When the pandemic first started, Alice says she was completely unable to see Nick. Then, for a while, visitation restrictions at Friendsview were relaxed for people with spouses on hospice. She wore a mask and was able to sit at his bedside.

“He doesn’t know who I am anymore, but I know who he is,” she said. “And he knows I’m somebody special, I think. He responds in a way that there’s got to be some connection.”

She would play Nick recordings of their children on her cell phone and sing to him.

“Sometimes when I get to singing the old hymns and songs, it would perk in his mind and he would sing along,” she said.

But as cases in the community surged this past fall, those visits ended. Indoor visitation at long term care facilities is not allowed in counties the state rates at Extreme Risk for COVID-19 spread, or in facilities that had a resident or staff member test positive for COVID-19 in the past 14 days.

Friendsview has reported a handful of positive cases and exposures, though never a full-blown outbreak.

.Alice was able to visit Nick for about three days around Christmas, but otherwise, she hasn’t been able to sit with him for the past five months. She says he is getting loving care at Friendsview, and she understands the need for restrictions on in-person visits.

Michelle Townley, RN, left, talks with Alice Maurer, 79, while Maurer waits 15 minutes after receiving her COVID-19 vaccination. Alice Maurer is hoping to be able to visit her husband Nick after she’s fully vaccinated.

Michelle Townley, RN, left, talks with Alice Maurer, 79, while Maurer waits 15 minutes after receiving her COVID-19 vaccination. Alice Maurer is hoping to be able to visit her husband Nick after she’s fully vaccinated.

Kristyna Wentz-Graff / OPB

“It doesn’t mean you like them, but we’ve been thankful that they’re working so hard to keep us safe,” she said.

And a reunion may happen soon.
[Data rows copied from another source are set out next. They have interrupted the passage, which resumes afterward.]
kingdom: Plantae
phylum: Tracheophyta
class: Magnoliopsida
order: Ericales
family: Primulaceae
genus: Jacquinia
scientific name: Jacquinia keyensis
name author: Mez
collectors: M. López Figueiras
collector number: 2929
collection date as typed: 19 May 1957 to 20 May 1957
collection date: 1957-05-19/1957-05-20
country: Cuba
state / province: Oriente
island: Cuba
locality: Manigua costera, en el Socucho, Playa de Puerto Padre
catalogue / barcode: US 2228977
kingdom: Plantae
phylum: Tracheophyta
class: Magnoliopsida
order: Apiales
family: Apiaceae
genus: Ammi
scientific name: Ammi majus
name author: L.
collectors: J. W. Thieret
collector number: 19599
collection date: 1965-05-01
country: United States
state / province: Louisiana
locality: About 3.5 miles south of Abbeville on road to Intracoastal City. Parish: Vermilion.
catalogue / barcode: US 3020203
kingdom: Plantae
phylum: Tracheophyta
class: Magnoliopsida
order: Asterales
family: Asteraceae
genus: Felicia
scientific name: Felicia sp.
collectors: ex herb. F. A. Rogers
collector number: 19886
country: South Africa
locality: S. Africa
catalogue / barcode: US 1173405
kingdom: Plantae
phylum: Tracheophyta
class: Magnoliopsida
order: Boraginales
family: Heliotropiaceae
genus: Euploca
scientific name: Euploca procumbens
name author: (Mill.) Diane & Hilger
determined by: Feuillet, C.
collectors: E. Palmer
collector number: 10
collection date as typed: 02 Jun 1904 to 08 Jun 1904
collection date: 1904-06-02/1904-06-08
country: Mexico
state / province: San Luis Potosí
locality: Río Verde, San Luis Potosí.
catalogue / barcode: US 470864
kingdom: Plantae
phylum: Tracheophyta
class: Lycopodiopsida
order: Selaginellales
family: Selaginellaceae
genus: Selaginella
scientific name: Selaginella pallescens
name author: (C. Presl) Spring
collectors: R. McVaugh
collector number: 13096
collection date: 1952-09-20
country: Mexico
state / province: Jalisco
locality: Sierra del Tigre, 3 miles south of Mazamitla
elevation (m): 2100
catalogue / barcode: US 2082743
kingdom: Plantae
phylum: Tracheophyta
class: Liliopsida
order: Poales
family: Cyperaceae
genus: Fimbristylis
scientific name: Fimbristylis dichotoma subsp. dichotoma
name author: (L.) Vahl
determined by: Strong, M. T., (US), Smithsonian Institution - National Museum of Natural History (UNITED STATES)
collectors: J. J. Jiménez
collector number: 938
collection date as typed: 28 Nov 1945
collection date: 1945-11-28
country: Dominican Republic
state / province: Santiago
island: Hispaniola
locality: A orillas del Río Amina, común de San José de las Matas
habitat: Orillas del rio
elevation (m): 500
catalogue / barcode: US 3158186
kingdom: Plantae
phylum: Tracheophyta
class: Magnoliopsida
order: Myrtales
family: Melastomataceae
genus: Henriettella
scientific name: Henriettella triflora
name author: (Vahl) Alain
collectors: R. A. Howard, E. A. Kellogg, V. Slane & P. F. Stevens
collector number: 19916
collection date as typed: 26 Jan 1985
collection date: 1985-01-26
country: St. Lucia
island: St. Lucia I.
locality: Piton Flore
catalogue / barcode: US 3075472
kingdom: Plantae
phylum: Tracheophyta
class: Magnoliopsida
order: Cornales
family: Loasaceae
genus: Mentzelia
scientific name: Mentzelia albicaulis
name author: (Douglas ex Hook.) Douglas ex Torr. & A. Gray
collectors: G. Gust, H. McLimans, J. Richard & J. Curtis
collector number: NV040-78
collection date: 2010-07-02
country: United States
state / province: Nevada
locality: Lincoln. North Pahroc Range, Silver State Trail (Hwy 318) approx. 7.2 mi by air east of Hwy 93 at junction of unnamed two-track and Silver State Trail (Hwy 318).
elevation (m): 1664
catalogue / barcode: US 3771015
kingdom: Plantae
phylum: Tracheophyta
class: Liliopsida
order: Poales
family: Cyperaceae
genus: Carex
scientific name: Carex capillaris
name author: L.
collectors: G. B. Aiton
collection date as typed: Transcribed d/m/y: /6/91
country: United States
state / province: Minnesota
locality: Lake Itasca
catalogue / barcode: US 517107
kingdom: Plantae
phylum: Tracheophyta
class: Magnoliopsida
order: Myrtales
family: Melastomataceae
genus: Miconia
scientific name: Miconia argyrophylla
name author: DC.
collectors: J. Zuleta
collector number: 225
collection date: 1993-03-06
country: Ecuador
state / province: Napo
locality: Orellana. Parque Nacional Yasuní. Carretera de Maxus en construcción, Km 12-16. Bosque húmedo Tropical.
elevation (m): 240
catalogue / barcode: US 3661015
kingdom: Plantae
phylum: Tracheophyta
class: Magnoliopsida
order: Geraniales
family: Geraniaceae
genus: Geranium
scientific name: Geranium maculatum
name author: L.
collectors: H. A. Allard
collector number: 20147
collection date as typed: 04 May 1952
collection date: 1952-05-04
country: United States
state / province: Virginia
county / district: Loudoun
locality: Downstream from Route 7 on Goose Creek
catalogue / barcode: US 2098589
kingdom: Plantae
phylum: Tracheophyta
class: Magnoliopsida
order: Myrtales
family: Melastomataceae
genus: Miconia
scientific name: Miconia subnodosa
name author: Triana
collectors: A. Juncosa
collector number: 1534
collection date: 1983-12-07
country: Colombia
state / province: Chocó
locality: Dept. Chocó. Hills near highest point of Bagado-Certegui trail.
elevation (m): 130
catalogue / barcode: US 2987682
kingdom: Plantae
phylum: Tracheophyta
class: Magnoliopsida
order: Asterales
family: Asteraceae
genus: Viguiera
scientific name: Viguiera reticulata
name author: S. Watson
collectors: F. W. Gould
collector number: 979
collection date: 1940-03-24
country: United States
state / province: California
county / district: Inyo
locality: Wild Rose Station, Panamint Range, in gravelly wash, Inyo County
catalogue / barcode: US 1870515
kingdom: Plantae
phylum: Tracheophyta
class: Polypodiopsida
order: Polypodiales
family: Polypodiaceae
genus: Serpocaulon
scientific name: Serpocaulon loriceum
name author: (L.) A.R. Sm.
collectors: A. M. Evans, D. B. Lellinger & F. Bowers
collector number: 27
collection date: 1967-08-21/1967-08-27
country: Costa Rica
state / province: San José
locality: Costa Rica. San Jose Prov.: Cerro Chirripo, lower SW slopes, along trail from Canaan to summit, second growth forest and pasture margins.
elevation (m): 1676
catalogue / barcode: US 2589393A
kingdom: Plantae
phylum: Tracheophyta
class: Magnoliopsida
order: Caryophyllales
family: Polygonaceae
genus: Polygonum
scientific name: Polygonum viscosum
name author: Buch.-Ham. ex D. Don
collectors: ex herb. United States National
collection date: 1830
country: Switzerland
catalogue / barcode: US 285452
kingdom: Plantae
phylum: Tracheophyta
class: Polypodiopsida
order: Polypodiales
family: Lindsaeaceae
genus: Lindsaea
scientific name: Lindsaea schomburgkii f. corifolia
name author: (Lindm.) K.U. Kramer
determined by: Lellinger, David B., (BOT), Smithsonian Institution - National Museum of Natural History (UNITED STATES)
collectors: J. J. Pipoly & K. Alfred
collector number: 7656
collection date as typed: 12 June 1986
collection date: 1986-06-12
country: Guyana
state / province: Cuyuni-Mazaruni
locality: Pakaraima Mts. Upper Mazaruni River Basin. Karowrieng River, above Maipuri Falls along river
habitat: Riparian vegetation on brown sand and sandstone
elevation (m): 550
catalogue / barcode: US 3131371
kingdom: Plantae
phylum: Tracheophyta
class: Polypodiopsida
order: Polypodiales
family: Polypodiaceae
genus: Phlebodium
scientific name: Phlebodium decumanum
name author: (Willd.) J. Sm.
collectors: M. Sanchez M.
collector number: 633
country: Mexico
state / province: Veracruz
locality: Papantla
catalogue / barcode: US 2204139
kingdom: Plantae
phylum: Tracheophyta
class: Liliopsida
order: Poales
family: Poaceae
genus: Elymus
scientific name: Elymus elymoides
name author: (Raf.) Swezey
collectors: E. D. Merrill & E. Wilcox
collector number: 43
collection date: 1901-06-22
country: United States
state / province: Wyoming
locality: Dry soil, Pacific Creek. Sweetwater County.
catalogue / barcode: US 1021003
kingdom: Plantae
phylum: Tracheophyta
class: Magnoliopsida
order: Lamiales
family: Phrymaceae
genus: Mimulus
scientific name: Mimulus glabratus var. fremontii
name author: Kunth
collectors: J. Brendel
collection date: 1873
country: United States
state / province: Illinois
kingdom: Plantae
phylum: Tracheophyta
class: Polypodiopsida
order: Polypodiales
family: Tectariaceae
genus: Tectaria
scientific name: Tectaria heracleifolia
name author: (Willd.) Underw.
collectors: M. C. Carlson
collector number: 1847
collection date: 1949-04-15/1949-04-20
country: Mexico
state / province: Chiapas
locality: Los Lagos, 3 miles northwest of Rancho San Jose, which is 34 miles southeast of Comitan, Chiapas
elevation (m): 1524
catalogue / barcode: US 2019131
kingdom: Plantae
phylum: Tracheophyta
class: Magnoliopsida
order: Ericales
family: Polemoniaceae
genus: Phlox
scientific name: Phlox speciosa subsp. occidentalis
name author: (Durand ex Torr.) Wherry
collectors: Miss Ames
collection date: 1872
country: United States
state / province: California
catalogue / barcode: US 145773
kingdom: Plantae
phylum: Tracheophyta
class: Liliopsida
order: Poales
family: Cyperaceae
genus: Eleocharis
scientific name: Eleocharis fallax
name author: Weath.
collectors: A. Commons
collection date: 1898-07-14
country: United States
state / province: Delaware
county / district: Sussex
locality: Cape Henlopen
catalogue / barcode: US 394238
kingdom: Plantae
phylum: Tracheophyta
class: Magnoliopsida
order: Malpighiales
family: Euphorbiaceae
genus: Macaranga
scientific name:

In mid-February, Nick received his second dose of the COVID-19 vaccine. Alice got her first a few days before at a clinic held for Friendsview residents. It was amazing, she said, to be surrounded by friends and neighbors.

“I kept saying, ‘Oh, hi,’” she said. “It was like a family reunion, that feeling of joy.”

Alice is hoping to be able to visit Nick after she’s fully vaccinated.

The state and CDC have yet to announce new guidance around visitation policies in long-term care facilities where residents have been vaccinated.

Yamhill County, where Alice and Nick live, is still considered at “extreme risk” for COVID-19, according to the state’s system. But the number of cases there is falling, and that could change soon, making it possible for Alice to see Nick again consistently.

She’s thought about the hymn she wants to sing to him: “Leaning on the Everlasting Arm.” She’s going to sing it in the Amayra language, like they used to when they were young missionaries living in Peru. That’s the way Nick remembers it best, and sometimes, he can sing it along with her.

“I just can’t help but feel that if I can give him a big hug and kiss, and hold his hand and sing … I just can’t wait,” she said.